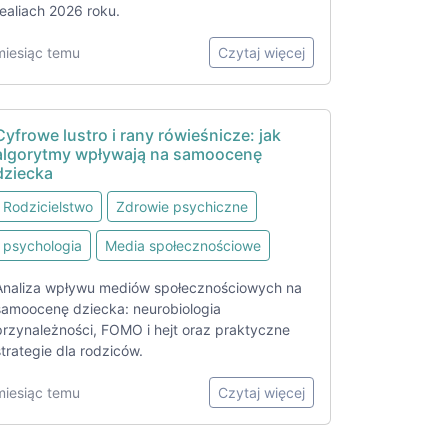
realiach 2026 roku.
miesiąc temu
Czytaj więcej
Cyfrowe lustro i rany rówieśnicze: jak
algorytmy wpływają na samoocenę
dziecka
Rodzicielstwo
Zdrowie psychiczne
psychologia
Media społecznościowe
Analiza wpływu mediów społecznościowych na
samoocenę dziecka: neurobiologia
przynależności, FOMO i hejt oraz praktyczne
strategie dla rodziców.
miesiąc temu
Czytaj więcej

□ □ □

#### WHAT IS REQUIRED
Reproduce the text of the records above line for line, with no changes, and leave out the pictures.

#### RESULT FOR THIS TASK
realiach 2026 roku.
miesiąc temu
Czytaj więcej
Cyfrowe lustro i rany rówieśnicze: jak
algorytmy wpływają na samoocenę
dziecka
Rodzicielstwo
Zdrowie psychiczne
psychologia
Media społecznościowe
Analiza wpływu mediów społecznościowych na
samoocenę dziecka: neurobiologia
przynależności, FOMO i hejt oraz praktyczne
strategie dla rodziców.
miesiąc temu
Czytaj więcej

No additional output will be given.